Stored data entries
[Start of section]

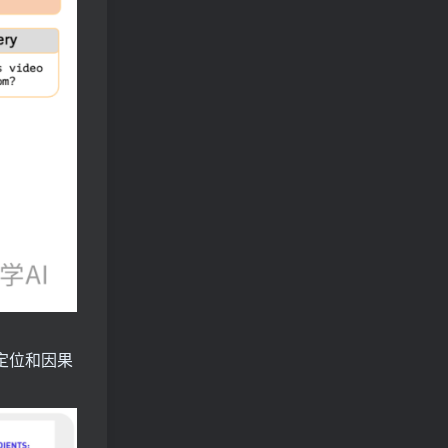
定位和因果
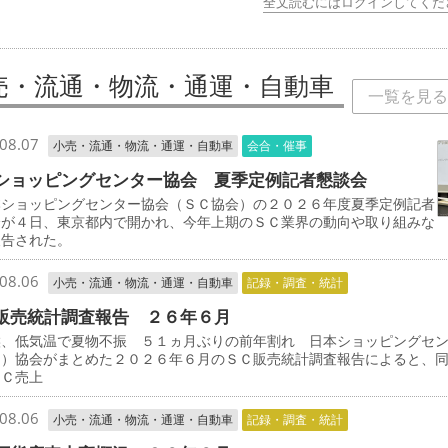
全文読むにはログインしてくだ
売・流通・物流・通運・自動車
一覧を見る
08.07
小売・流通・物流・通運・自動車
会合・催事
ショッピングセンター協会 夏季定例記者懇談会
ショッピングセンター協会（ＳＣ協会）の２０２６年度夏季定例記者
会が４日、東京都内で開かれ、今年上期のＳＣ業界の動向や取り組みな
報告された。
08.06
小売・流通・物流・通運・自動車
記録・調査・統計
販売統計調査報告 ２６年６月
候、低気温で夏物不振 ５１ヵ月ぶりの前年割れ 日本ショッピングセ
Ｃ）協会がまとめた２０２６年６月のＳＣ販売統計調査報告によると、
ＳＣ売上
08.06
小売・流通・物流・通運・自動車
記録・調査・統計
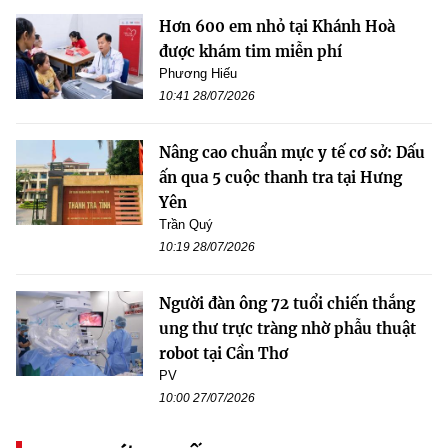
Hơn 600 em nhỏ tại Khánh Hoà
được khám tim miễn phí
Phương Hiếu
10:41 28/07/2026
Nâng cao chuẩn mực y tế cơ sở: Dấu
ấn qua 5 cuộc thanh tra tại Hưng
Yên
Trần Quý
10:19 28/07/2026
Người đàn ông 72 tuổi chiến thắng
ung thư trực tràng nhờ phẫu thuật
robot tại Cần Thơ
PV
10:00 27/07/2026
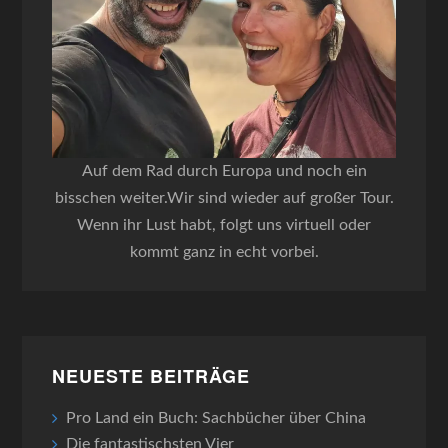
Auf dem Rad durch Europa und noch ein
bisschen weiter.Wir sind wieder auf großer Tour.
Wenn ihr Lust habt, folgt uns virtuell oder
kommt ganz in echt vorbei.
NEUESTE BEITRÄGE
Pro Land ein Buch: Sachbücher über China
Die fantastischsten Vier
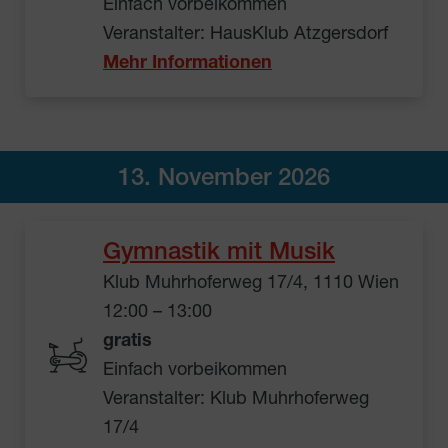
Einfach vorbeikommen
Veranstalter: HausKlub Atzgersdorf
Mehr Informationen
13. November 2026
Gymnastik mit Musik
Klub Muhrhoferweg 17/4, 1110 Wien
12:00 – 13:00
gratis
Einfach vorbeikommen
Veranstalter: Klub Muhrhoferweg
17/4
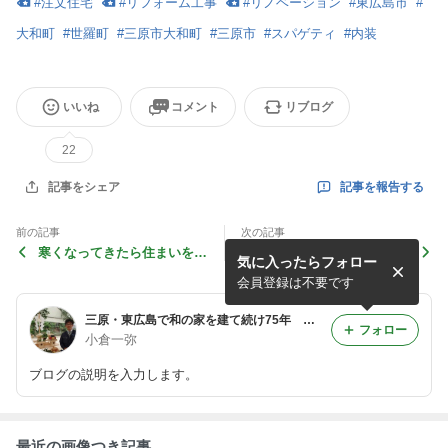
#
注文住宅
#
リフォーム工事
#
リノベーション
#
東広島市
#
大和町
#
世羅町
#
三原市大和町
#
三原市
#
スパゲティ
#
内装
いいね
コメント
リブログ
22
記事を報告する
記事をシェア
前の記事
次の記事
寒くなってきたら住まいをど
毎日続けると実感できること
気に入ったらフォロー
うしますか？
とは
会員登録は不要です
三原・東広島で和の家を建て続け75年 和風×モダンな住まいづくりの小倉建設
フォロー
小倉一弥
ブログの説明を入力します。
最近の画像つき記事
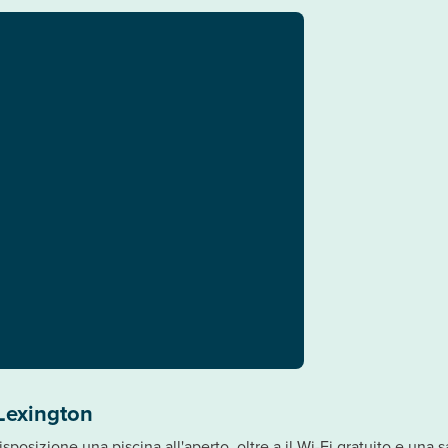
Lexington
osizione una piscina all'aperto, oltre a il Wi-Fi gratuito e una s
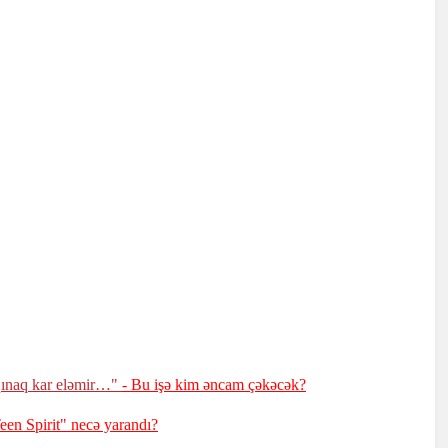
i qınaq kar eləmir…"
- Bu işə kim əncam çəkəcək?
een Spirit" necə yarandı?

[End of section]

Task instructions
Tally the lines in the rows above that contain the string "Veranstalter", with case counting, and give only the number.

Exercise result
2